#### Extracted text
Raze and Exterminate lay down like Romulus and Remus at the Puritan door of the New English. Question these sucklings with the Pennsylvania Dutch, who  survived their murderous adversaries in Holland and Switzerland, domesticated the natural, invited it indoors, befriended it in their own natures, painted it, sculpted it and threw it on the forge. Pennsylvania didn’t make any Scarlet Letter, it decorated chests and barns.

Do not say the puritan hid. He celebrated  his malaise. Jonathan Edwards, Cotton Mather drew sharp governmental/pastoral views. Their depravity offended Hawthorne who called a "virgin soil as a cemetery" (The Scarlet Letter, I ), "the pine trees, aged, black, and solemn, and flinging groans and other melancholy utterances on the breeze, needed little transformation to figure as Puritan elders; the ugliest weeds of the garden were their children."  "To the Puritan, nature was not benign. The wilderness was a place of terror"“ (Broyles), or as William Bradford put it (1620) "a hideous and desolate wilderness, full of wild beasts and wild men." Michael Broyles makes the telling observation that "much of the story [of Pilgrim's Progress] is set in America...it was the metaphorical terrain the believer had to traverse...," which he says to differentiate the gentler Puritan composer William Billings (The New England Psalm Singer, 1770. Also see Mavericks and Other Traditions in American Music, 25). A great deal more than this has been said of those first  centuries.

[Stored dataset items]
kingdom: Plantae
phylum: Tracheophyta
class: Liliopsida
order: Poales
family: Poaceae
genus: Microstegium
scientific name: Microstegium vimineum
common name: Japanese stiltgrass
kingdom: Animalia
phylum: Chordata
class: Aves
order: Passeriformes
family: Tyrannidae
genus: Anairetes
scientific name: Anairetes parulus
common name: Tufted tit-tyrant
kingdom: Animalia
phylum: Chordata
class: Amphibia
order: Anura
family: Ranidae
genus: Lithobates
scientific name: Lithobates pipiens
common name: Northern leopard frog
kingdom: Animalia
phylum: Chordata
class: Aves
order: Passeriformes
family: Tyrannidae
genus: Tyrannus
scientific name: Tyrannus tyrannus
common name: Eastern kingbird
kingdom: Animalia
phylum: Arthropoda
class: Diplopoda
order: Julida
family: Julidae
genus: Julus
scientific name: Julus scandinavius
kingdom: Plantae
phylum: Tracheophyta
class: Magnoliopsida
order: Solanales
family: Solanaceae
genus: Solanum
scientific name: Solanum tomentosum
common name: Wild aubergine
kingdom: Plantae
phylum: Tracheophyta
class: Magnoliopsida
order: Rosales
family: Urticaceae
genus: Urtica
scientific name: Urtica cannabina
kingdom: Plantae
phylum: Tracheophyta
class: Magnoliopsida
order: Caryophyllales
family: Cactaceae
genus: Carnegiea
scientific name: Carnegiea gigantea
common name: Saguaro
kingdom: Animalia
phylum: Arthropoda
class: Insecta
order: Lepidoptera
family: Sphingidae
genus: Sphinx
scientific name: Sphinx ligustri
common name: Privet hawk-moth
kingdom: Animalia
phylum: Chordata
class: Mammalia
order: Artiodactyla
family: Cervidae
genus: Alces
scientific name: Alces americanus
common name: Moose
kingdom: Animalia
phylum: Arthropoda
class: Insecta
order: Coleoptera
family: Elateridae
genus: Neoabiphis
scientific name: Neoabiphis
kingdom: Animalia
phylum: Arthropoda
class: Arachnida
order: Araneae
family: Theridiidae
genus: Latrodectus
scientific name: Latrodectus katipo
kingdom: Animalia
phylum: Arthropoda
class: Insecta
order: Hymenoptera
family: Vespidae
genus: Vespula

#### Exercise set
[1] According to the excerpt on Puritan views of nature, why does Michael Broyles point out that much of the story of Pilgrim's Progress is set in America?
[2] Reproduce, word for word, the portion of the excerpt on Puritan views of nature from "Raze and Exterminate" up to and including "chests and barns.".

#### Responses in order
[1] Broyles makes this observation to set apart William Billings, whom the excerpt calls a gentler Puritan composer, the author of The New England Psalm Singer (1770). In Broyles's reading, the America of Pilgrim's Progress was the metaphorical terrain the believer had to traverse.

[2]
Raze and Exterminate lay down like Romulus and Remus at the Puritan door of the New English. Question these sucklings with the Pennsylvania Dutch, who  survived their murderous adversaries in Holland and Switzerland, domesticated the natural, invited it indoors, befriended it in their own natures, painted it, sculpted it and threw it on the forge. Pennsylvania didn’t make any Scarlet Letter, it decorated chests and barns.